Yang, Jing, Tu, Maobing, Xia, Changlei, Keller, Bryan, Huang, Yang, Sun, Fubao Fuelbio
ACS sustainable chemistry & engineering 2019 v.7 no.7 pp. 7071-7079
adsorption, cellulases, cellulose, electrostatic interactions, enzymatic hydrolysis, glycosidic linkages, hydrolysis, nuclear magnetic resonance spectroscopy, oxidation, sodium hydroxide, sorption isotherms
Cellulose oxidation plays an important role in improving enzymatic hydrolysis by making cellulose more accessible. To determine whether C1 or C6 oxidation in Fenton pretreatment can boost hydrolysis rate of cellulose, we examined the structural changes of cellulose by ¹³C NMR and correlated the C1 oxidation with the hydrolysis yield of Fenton pretreated Avicel.
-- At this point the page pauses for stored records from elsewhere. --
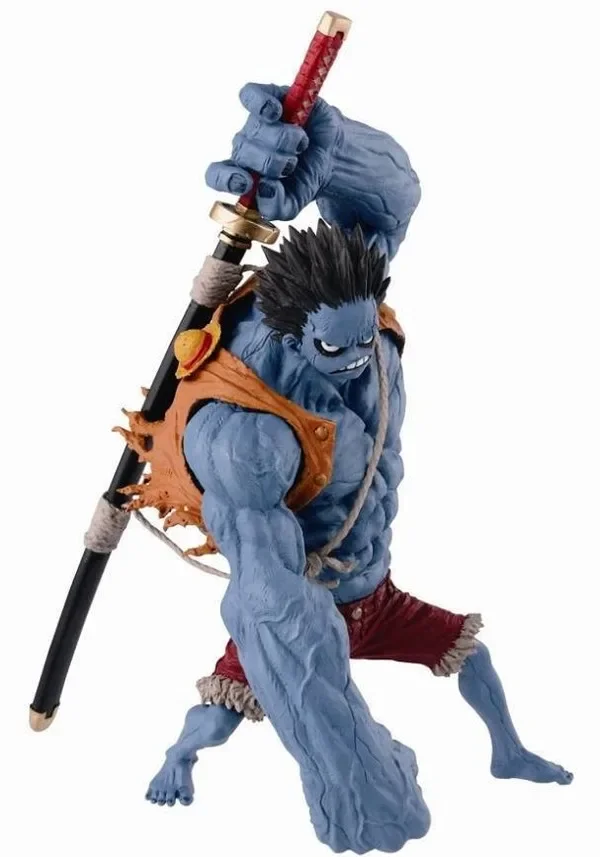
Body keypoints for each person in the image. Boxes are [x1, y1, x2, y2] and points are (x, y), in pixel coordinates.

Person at [135, 83, 571, 854]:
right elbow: (274, 608)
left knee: (472, 653)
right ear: (289, 332)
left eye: (364, 340)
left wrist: (326, 148)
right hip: (304, 609)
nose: (353, 359)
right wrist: (355, 774)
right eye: (332, 349)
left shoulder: (351, 307)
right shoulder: (245, 431)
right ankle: (178, 757)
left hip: (375, 589)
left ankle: (507, 751)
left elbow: (391, 195)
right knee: (220, 711)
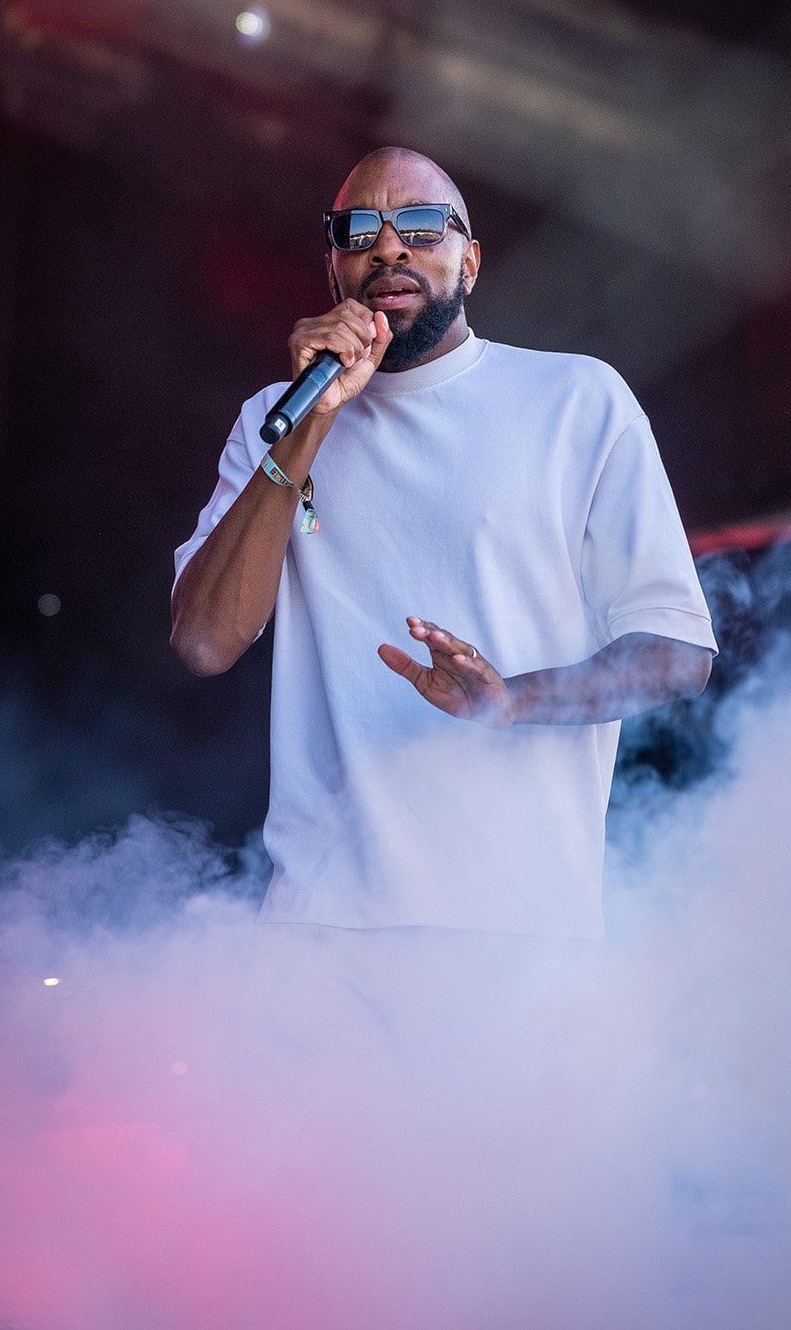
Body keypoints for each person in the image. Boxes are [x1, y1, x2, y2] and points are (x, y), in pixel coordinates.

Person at [171, 146, 717, 943]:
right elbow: (203, 641)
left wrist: (510, 701)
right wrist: (311, 423)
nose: (388, 248)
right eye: (358, 231)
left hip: (521, 937)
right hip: (320, 935)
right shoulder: (279, 417)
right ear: (333, 269)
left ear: (471, 261)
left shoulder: (575, 400)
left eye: (423, 225)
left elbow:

The sequential alkaline (NaOH) and Fenton pretreatments (AFP) significantly increased the 72 h hydrolysis yield of Avicel by 35% as compared to the control group. Langmuir adsorption isotherms showed that Fenton pretreatment increased the adsorption capacities (Γₘ) but decreased the affinity between cellulase enzymes and cellulose, which resulted in a higher 72 h hydrolysis yield but a lower initial hydrolysis rate. Spectra from ¹³C NMR showed that C1 and C6 oxidations of AFP-Avicel were 19.6% and 3.5%, respectively. A good correlation was observed between the 72 h hydrolysis yield and C1 oxidation. The results indicated that the C1 oxidation generated more accessible sites for cellulase enzyme hydrolysis which led to a higher 72 h hydrolysis yield. However, observations of C6 oxidization were consistent with the reduction of enzyme binding by electrostatic repulsion and a lower initial hydrolysis rate. Cleavage of glycosidic bonds and oxidation of C1 by Fenton reaction is similar to lytic polysaccharide monooxygenases (LPMOs).